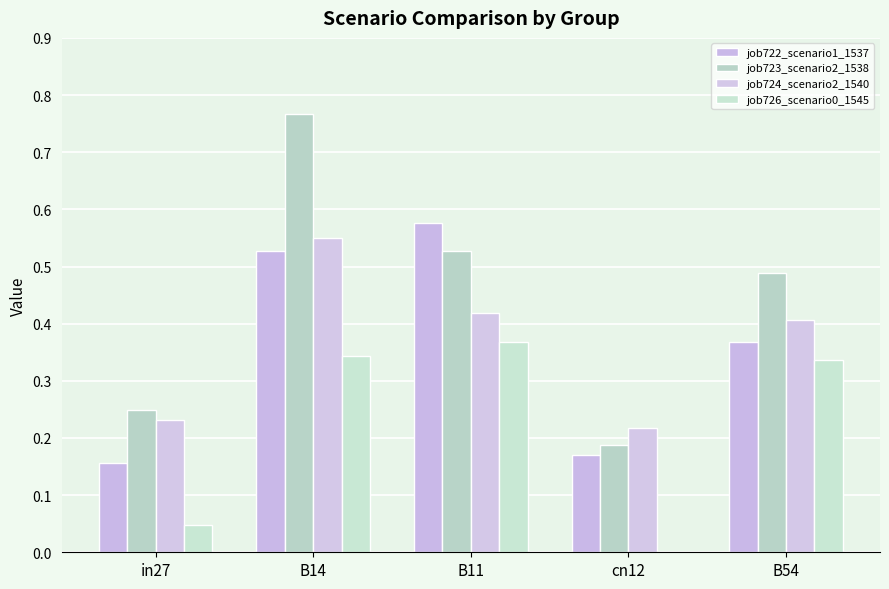

How many groups of bars are there?

5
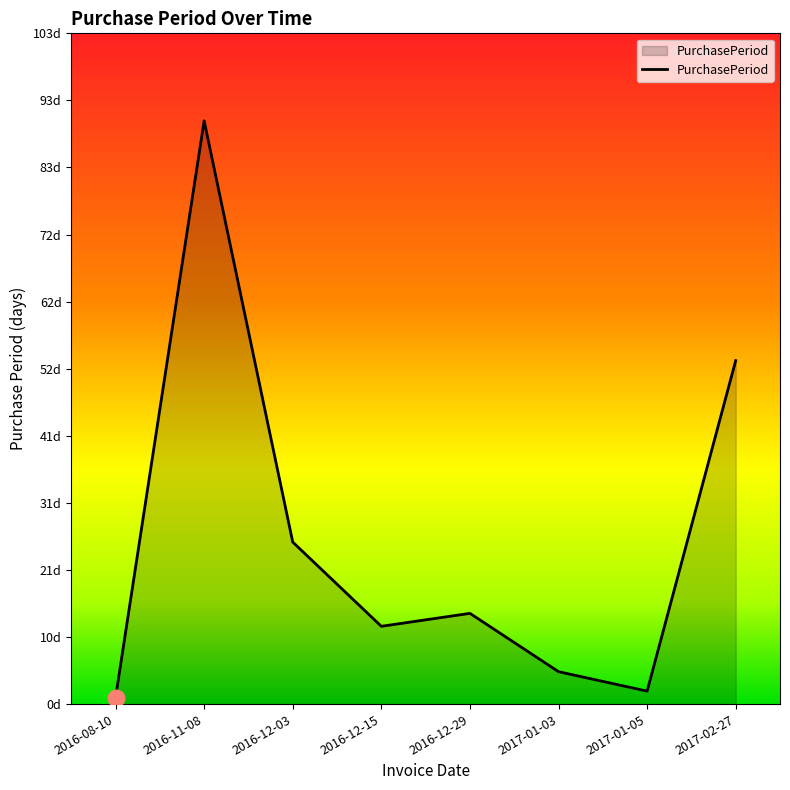

Reading right to left, extract all data points from this chart.

2017-02-27=53	2017-01-05=2	2017-01-03=5	2016-12-29=14	2016-12-15=12	2016-12-03=25	2016-11-08=90	2016-08-10=1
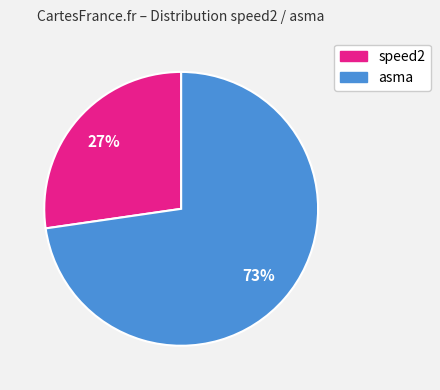

Is there any slice that represents more than half of the pie?

Yes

^^^^

▶ [AIM OF THE TASK]: Copy the material above word for word, keeping every line of text and leaving out the pictures.

▶ [SOLUTION]:
How many groups of bars are there?

5

Reading right to left, extract all data points from this chart.

2017-02-27=53	2017-01-05=2	2017-01-03=5	2016-12-29=14	2016-12-15=12	2016-12-03=25	2016-11-08=90	2016-08-10=1

Is there any slice that represents more than half of the pie?

Yes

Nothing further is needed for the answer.